We rounded the headland and the Eye of Ireland, passing Howth marina and headed into the bay, but we we were miles too early so had to head back out to sea to kill some time. The entrance to Malahide marina is very shallow and can only be entered 2-3 hours either side of high water. Monterey joined us at the entrance of the river and we traveled down the channel together. Interesting to have people standing on the beach only a few yards from the boat in the channel and breaking waves between us and them.

The marina was tricky with the high winds and the tide still running at a knot in the opposite direction and it took us a couple of attempts to get tidied up.

Quick dinner on board then into town for a Guiness.

Video to follow  
12th May 2016 - Day 3 - Arklow to Dun Laoghaire

Left Arklow at 1030, out of the river and straight into a pretty choppy sea. We were determined to spent most of the day sailing rather than motor sailing, but the wind and sea had other ideas.

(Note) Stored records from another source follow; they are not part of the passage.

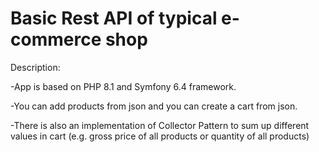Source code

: Basic Rest API of typical e-commerce shop
==========================================

<p>Description:</p>
<p>-App is based on PHP 8.1 and Symfony 6.4 framework.</p>
<p>-You can add products from json and you can create a cart from json.</p>
<p>-There is also an implementation of Collector Pattern to sum up different values in cart (e.g. gross price of all products or quantity of all products)</p>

The tide was with us so we were able to cover quite a bit of land but the wind was on the nose again so after a couple of tacks backwards and forwards inside the sand banks it was back to the engine to assist us forward rather than travelling side to side with only the tide pulling us north.

We heard from Monterey - they didn't want another day of battling the sea so opted for the closer marina of Greystones. We battled onwards and made Dublin bay by mid afternoon. Into Dun Laoghaire harbour and into the marina by 1630.

A great marina where the shower block was floating in the middle of the marina in a barge (interesting!), The local boats were all heading out for an evening race and the marina emptied around us.

Video to be added when I have finished editing it
11th May 2016 - Day 2 - Dale to Arklow

Up at 0430 so that we could leave at first light. No lights from the other boat, so we had a cup of tea and then saw movement. Anchors away at 0500 and headed out of the Haven.

Set a course between Skokholm and Skomer, then rounded the end of Skomer and set a heading straight for Arklow. Unfortunately we missed seeing all the islands due to the limited visibility.

Unfortunately, the fog was thick once again and we quickly lost sight of Monterey, but we could see her on the radar and once we had heard (fog horn) and passed The Smalls we caught her up.

Chris and Tess had adopted a little bird and we watched as it travelled backwards and forwards between our 2 boats.

The fog lifted and the wind came up so both boats set sail. Unfortunately the wind was northerley so we were heading straight into it. The sea became rougher and for quite a few hours Ty Mor pounded through the waves rather than over them.

After nearly 14 hours we made landfall and entered the river at Arklow just in time to see all the club boats heading out for a race. The entrance is narrow and the sea turned peaty brown as the river empties it load at the harbour entrance. The long pontoon in the river is a good mooring for the night and we were met by the harbour master who helped tie us up and gave us information about the town.

Lovely town Arklow, superb food in Christys pub. Pontoon is just a few steps away from an Aldi and shopping centre.

Video to be added

10th May 2016 - Day 1 - Swansea to Dale, Milford Haven

Caught the 0800 Tawe Lock lock out with Monterey (Chris & Tess's boat who had sailed down from Portishead the previous evening and were joining us for the crossing to Ireland).

Motored out into the bay straight into thick thick fog, visibility was reduced to less than 30 meters in places so out came the fog horn and the radar. One scary moment as another yacht motored between Monterey and us and all we saw was the very tip of his mast. We were only a couple of hundred yards from Monterey.

The fog stayed with us most of the day and only lifted as we were entering Milford Haven 50 miles further on.

Sea state was flat calm, even glass like in places, no wind but we did see several pods of porpoises.

Anchored in Dale and picked up Karen & Howard from the pub pontoon by dinghy, in thick fog and failing light.